* Extrait à lire *

....................

Recherche de l’inédit

La réalisatrice elle-même a fait ses débuts sur les planches. Pendant huit ans, elle a dirigé des mises en scène dans divers théâtres de Sydney et de Nouvelle-Galles du Sud, sans oublier « un spectacle immersif » à la prestigieuse Schaubühne de Berlin et des opéras, comme Orphée et Eurydice, de Gluck, ou encore, précise-t-elle, « une œuvre lyrique expérimentale créée dans une galerie d’art ». Tous ces spectacles avaient, selon elles, un point commun : « La recherche de l’inédit. J’essaie toujours de me renouveler. Et de pousser toujours plus loin la performance des comédiens. » Un idéal qu’elle a souhaité conserver en passant derrière la caméra, après avoir suivi les cours de l’Australian Film Television and Radio School et réalisé des épisodes de série pour la télé australienne pendant cinq ans.

....................

* Tâches à réaliser *
- A) Réécrivez le passage de l'extrait sur la réalisatrice allant de « La réalisatrice elle-même » jusqu'à « pendant cinq ans. » inclus, en remplaçant « Sydney » par « Melbourne ».
- B) Prolongez l'extrait sur la réalisatrice à partir de sa dernière phrase.
Les entrées proviennent d'une autre source que l'extrait.

....................

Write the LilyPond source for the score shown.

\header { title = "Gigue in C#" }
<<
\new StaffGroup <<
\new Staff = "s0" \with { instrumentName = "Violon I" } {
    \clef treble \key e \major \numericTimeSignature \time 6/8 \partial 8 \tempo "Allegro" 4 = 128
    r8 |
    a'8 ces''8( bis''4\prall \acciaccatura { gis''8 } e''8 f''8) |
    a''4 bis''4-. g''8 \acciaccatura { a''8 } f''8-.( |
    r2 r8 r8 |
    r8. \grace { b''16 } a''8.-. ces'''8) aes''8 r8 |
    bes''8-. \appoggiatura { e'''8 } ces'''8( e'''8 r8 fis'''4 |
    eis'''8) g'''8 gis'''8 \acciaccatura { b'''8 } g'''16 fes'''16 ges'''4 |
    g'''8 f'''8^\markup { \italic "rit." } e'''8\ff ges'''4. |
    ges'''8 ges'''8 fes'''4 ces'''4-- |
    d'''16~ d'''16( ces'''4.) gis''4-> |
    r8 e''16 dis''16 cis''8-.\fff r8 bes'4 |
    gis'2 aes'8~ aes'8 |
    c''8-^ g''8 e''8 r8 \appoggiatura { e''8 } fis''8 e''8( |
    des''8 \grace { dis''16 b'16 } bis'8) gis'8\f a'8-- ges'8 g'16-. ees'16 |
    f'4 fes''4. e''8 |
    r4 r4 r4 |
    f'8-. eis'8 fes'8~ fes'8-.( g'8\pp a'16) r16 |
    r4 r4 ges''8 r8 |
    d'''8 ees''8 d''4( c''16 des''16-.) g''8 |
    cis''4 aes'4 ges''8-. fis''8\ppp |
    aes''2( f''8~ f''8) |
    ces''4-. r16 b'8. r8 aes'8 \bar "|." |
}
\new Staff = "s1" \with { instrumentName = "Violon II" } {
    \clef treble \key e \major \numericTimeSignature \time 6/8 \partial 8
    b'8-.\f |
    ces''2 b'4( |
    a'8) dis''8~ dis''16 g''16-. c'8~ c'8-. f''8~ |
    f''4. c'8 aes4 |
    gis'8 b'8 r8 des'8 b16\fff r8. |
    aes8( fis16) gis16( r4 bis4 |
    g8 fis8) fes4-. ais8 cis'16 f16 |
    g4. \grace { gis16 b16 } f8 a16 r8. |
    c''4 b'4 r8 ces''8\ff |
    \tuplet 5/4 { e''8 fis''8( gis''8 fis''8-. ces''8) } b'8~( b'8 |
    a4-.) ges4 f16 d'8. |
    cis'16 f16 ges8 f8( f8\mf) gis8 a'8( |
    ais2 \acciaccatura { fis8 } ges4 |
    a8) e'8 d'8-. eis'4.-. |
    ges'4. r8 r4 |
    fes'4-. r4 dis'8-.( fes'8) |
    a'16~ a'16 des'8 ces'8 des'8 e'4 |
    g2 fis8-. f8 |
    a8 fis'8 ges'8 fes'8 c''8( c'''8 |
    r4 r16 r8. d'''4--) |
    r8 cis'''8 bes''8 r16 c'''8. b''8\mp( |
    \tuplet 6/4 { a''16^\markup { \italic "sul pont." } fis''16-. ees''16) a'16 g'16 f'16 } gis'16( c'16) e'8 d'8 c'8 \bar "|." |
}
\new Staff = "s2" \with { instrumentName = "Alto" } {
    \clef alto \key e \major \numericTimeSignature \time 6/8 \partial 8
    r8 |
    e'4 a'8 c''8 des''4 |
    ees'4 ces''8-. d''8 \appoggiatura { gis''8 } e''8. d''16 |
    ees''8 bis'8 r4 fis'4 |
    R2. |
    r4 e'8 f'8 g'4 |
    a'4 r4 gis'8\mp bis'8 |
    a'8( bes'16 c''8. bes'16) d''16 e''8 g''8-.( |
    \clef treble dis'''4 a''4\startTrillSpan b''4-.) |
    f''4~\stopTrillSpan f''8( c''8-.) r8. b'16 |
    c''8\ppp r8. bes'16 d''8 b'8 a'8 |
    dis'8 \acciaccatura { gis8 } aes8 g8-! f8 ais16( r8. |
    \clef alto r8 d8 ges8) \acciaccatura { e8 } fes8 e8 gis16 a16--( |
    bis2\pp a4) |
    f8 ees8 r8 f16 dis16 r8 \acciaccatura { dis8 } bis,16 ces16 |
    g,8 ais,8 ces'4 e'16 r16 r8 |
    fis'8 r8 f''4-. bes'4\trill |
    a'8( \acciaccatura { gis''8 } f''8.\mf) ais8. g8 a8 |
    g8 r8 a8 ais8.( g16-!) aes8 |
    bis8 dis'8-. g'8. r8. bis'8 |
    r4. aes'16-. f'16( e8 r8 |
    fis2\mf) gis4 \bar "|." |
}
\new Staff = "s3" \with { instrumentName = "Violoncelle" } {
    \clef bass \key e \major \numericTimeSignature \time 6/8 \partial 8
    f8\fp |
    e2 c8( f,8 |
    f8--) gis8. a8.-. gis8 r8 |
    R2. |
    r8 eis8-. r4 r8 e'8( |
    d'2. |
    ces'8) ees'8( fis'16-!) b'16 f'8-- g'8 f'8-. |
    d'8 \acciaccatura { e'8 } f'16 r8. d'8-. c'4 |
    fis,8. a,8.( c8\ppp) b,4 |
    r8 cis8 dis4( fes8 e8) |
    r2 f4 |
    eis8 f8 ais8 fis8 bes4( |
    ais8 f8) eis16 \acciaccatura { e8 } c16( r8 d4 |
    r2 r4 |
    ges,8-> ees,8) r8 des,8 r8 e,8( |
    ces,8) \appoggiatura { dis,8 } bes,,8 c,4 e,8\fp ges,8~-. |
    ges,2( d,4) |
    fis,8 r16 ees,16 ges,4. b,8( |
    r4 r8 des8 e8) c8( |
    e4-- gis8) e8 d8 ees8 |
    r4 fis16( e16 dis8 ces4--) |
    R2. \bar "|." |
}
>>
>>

....................

* Liste des réponses *
- A)
La réalisatrice elle-même a fait ses débuts sur les planches. Pendant huit ans, elle a dirigé des mises en scène dans divers théâtres de Melbourne et de Nouvelle-Galles du Sud, sans oublier « un spectacle immersif » à la prestigieuse Schaubühne de Berlin et des opéras, comme Orphée et Eurydice, de Gluck, ou encore, précise-t-elle, « une œuvre lyrique expérimentale créée dans une galerie d’art ». Tous ces spectacles avaient, selon elles, un point commun : « La recherche de l’inédit. J’essaie toujours de me renouveler. Et de pousser toujours plus loin la performance des comédiens. » Un idéal qu’elle a souhaité conserver en passant derrière la caméra, après avoir suivi les cours de l’Australian Film Television and Radio School et réalisé des épisodes de série pour la télé australienne pendant cinq ans.

- B)
Drames, comédies… elle a tout fait, et beaucoup appris grâce à cette expérience. « J’aime être imprévisible dans mon travail. Si je dois tourner une scène qui, sur le papier, ressemble beaucoup à une autre sur laquelle j’ai travaillé quelques jours plus tôt, je me demande toujours comment je vais pouvoir la réaliser différemment. Et je pousse tous mes techniciens, tous mes comédiens à faire de même. Sur le plateau, je suis très joueuse : je cherche une sensation de chaos et de liberté, et je veux que les spectateurs ressentent la même chose. » Même si, héritage théâtral oblige, le scénario doit être suivi à la virgule près : « J’ai trop de respect pour les auteurs en général, et les dramaturges en particulier, pour prendre des libertés avec leurs textes. Au cinéma comme au théâtre, la clé est de faire croire que les acteurs improvisent alors que tout est très écrit. »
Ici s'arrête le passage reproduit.